After Bernie Sanders’ resounding
victory in the Nevada caucuses, once more the political pundits who were so wrong
in 2016 were at it again, bedwetting over a potential Sanders nomination. Some
are claiming that Michael Bloomberg needs to spend all his hundreds of millions
of dollars on attack ads against Sanders instead of Donald Trump. You have
South Carolina Rep. James Clyburn—a long-time Clinton ally—claiming that black
voters are “afraid” of the word “socialist.” You have the Washington Post’s Megan McArdle calling Sanders the Democrats real “enemy”
because he’s an “iconoclastic socialist radical.” Julie Pace in the Associated Press whines that Democratic
are “running out of time” to stop Sanders. Accusations that the Russians are
supposedly interfering on behalf of Sanders are obviously meant to taint him,
with the belief that the Russians would expect him to lose—which for me is just
another reason to vote for Sanders. And of course there is Chris Matthews, who I am increasingly convinced is a Trump troll, spewing nonsense; I used to think MSNBC was the "progressive" news network. I don't believe that anymore.
And it goes on and on; no one
outside the Sanders camp thinks he has a chance. A CBS News poll claims that
most Americans “expect” Trump to be reelected. Well of course they would “expect”
that given all that the negativity they have been hearing from Democratic
pundits. These pundits keep pushing candidates that voters don’t really want
and who are even less likely to beat Trump, and keep attacking the actual frontrunner
who does, unlike all the rest, appeal across a broad spectrum of the Democratic and
“independent” electorate, as Sanders demonstrated in Nevada. I don’t take
seriously at all the “excitement” around Elizabeth Warren’s appearance in
Seattle this weekend, because as I have noted before, mostly white Seattle is
as self-serving and self-deceiving as Warren is.
But this loser mentality is just
what Trump ordered. Is the Democratic leadership and “liberal” pundits being
fools again bashing Sanders supporters? What these people ignore is that not
all Sanders supporters are Democrats or even those who lean left—let alone “socialist.”

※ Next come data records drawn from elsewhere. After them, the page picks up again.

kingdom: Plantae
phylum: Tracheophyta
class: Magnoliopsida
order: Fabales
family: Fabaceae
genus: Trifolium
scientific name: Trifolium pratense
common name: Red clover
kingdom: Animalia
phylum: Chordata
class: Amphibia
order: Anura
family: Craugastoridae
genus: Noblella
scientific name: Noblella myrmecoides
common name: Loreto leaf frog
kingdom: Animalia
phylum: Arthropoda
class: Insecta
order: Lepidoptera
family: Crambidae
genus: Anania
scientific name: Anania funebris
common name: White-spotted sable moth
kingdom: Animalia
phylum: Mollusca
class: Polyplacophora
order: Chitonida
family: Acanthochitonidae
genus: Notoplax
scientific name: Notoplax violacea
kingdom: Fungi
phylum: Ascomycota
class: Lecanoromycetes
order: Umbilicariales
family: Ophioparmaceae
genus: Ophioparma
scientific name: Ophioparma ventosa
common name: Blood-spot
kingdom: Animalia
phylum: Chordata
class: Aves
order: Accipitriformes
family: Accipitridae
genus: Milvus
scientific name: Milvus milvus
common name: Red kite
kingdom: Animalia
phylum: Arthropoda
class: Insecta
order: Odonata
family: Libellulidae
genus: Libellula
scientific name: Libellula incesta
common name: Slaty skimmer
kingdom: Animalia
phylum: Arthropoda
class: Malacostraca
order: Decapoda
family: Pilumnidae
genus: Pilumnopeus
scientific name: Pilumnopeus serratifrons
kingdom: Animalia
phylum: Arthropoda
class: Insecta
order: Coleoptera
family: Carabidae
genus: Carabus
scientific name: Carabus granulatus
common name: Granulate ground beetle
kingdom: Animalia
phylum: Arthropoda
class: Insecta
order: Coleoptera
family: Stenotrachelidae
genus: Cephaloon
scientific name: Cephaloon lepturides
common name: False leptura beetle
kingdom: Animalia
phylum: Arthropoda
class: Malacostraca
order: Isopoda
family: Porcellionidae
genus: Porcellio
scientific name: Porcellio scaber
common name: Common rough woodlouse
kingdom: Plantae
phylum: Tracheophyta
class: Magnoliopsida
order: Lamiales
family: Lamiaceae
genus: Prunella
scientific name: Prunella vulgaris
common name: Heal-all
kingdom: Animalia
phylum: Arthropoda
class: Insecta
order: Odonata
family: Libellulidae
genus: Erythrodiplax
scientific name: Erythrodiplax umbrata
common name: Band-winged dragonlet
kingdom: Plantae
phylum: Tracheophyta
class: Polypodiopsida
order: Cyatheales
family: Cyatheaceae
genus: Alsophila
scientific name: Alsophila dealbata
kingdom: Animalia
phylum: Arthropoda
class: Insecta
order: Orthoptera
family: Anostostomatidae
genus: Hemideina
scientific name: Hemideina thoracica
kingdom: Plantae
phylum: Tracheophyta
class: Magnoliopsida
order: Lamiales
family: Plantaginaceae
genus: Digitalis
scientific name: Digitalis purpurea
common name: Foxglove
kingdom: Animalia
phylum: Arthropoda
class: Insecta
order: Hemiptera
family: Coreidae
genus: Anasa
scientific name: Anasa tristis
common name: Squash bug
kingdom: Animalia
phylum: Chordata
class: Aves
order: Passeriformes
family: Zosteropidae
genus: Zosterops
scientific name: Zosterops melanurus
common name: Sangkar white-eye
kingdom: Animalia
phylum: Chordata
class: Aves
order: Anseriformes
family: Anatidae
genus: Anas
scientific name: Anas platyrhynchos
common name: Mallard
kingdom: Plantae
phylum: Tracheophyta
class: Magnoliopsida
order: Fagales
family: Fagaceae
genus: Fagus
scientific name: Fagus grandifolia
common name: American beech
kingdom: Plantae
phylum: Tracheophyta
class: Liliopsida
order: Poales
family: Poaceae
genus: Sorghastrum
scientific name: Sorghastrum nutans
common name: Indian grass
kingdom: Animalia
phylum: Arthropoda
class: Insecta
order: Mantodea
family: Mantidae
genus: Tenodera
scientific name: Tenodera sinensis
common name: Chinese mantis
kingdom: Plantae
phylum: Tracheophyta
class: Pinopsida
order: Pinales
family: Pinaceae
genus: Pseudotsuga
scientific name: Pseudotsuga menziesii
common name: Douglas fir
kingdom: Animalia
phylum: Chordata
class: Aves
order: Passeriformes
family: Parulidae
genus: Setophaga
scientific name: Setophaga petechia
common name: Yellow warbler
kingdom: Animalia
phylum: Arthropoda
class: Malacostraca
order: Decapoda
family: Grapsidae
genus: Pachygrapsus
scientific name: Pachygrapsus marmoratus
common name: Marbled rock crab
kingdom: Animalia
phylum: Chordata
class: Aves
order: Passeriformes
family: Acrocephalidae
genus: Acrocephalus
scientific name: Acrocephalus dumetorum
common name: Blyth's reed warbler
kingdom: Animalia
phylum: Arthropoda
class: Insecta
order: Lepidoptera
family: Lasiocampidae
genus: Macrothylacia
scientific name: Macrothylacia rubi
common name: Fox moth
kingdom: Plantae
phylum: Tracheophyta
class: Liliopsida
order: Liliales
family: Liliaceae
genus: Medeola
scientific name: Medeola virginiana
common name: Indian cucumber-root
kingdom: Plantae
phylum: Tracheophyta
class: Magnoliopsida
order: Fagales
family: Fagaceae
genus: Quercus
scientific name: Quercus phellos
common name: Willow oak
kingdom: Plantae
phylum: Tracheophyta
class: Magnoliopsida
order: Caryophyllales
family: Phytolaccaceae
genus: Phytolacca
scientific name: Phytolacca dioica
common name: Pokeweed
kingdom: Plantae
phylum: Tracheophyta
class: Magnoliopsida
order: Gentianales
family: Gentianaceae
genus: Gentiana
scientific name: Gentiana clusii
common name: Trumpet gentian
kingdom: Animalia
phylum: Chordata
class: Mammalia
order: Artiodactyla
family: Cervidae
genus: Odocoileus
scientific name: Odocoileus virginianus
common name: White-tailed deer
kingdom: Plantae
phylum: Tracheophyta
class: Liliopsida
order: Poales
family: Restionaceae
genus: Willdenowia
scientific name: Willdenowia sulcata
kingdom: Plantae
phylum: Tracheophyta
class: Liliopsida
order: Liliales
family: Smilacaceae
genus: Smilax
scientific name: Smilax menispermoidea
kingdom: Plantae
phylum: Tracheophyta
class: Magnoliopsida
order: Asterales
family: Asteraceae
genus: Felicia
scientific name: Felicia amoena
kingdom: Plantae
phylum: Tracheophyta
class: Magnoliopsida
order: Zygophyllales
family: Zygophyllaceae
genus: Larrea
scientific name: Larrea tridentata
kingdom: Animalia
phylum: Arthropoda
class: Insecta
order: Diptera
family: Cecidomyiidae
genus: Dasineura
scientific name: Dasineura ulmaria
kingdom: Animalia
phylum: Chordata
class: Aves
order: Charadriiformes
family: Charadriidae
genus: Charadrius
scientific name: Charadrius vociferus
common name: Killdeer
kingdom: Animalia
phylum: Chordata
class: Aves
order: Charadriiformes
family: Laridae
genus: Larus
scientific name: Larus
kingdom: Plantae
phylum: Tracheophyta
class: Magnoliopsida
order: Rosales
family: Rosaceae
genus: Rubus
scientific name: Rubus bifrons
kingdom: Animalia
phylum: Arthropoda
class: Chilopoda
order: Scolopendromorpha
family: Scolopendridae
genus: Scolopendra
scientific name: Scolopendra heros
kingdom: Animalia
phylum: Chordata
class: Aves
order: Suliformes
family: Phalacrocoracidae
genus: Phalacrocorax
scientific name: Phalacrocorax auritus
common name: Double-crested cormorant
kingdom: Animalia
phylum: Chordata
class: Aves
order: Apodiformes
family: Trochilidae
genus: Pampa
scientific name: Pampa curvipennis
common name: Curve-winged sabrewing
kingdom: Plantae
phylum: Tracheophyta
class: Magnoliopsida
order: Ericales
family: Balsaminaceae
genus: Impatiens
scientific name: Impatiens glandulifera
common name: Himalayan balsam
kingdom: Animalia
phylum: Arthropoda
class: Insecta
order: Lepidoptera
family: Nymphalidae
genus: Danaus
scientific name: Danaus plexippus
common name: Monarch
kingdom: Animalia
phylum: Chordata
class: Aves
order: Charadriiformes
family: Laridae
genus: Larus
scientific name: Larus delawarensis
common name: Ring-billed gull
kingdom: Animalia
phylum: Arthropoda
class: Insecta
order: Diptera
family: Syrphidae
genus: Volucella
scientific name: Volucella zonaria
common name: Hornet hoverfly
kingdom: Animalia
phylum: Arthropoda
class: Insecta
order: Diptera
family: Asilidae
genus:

Most voters don’t even really know what a “socialist” is; for many, if it means
the opposite of what Trump is, then they are all for it. Hillary Clinton lost
Wisconsin, Michigan and Pennsylvania in 2016 because of a deep misunderstanding
of the electorate by so-called Democratic “strategists.” Barack Obama won
against John McCain and Mitt Romney because he at least provided the appearance
of being on the side of white working class voters who could vote either way.
If Clinton had faced an opponent of that stripe, she would have won easily. But
unfortunately for her, she faced a candidate who wasn’t a “traditional”
candidate playing by the “traditional” rules.
White working class people in
particular—many of them nursing “grievances” that had no basis in reality but
made them susceptible to demagoguery that appeared to put their “interests”
above that of all others—were not necessarily Republican voters, but many did
not like what they were hearing from Clinton, who seemed to be taking their
votes for granted. Many of those voters who opted from Trump would have
preferred to vote for Sanders, since he was actively playing for their support,
and he was the more morally and ethically acceptable choice, and Clinton
clearly was lacking in all those details.
Claims that a potential Sanders
nomination will be a “certain loser” ignores the fact that for now there are so
many people remaining in the field that voters are either “confused” or being
influenced by the all the handwringing going by the media that regardless of
who is the nominee a majority believe that Trump will be reelected. I mean
really: I am certain a majority of people would prefer someone other than Trump
as president, but all the virulent attacks on Sanders and his so-called “Bernie
Bros” are not just hurting his chances, but all the other potential Democratic
nominees as well. I supported Sanders in 2016; I didn’t vote for either Clinton
or Trump in the general election, and although it didn’t matter in a solidly blue
state like Washington, such a vote (or non-vote) probably would have made a
difference in states like Wisconsin and Michigan.
According to conservative pundit Ryan James Girdusky, Democrats are once again taking
Sanders supporters like me for granted. I wasn’t one of the 12 percent who
supposedly voted for Trump in 2016, although I could understand why they did. I
wasn’t one of those who thought that the Democratic Party was (ironically)
moving too far left on cultural issues, but I can understand how Clinton’s “woke”
hypocrisy could turn off some working class voters. And I could see how Clinton
and her allies’ corruption and pathological lying was just too much to stomach,
because that was my principle “beef” against her. Instead of taking Sanders
supporters seriously, “Democrats have doubled down on their rhetoric and
their unwillingness to cede ground to Sanders and his base,” wrote Girdusky.
It’s the wrong move, yet
Democratic “strategists” and pundits continue to do their own best to make
certain that Trump is reelected. It seems that only Sanders supporters think
that the Democrats can win in 2020. And why not? All the pundits and “experts”
have to do is to stop saying he can’t win.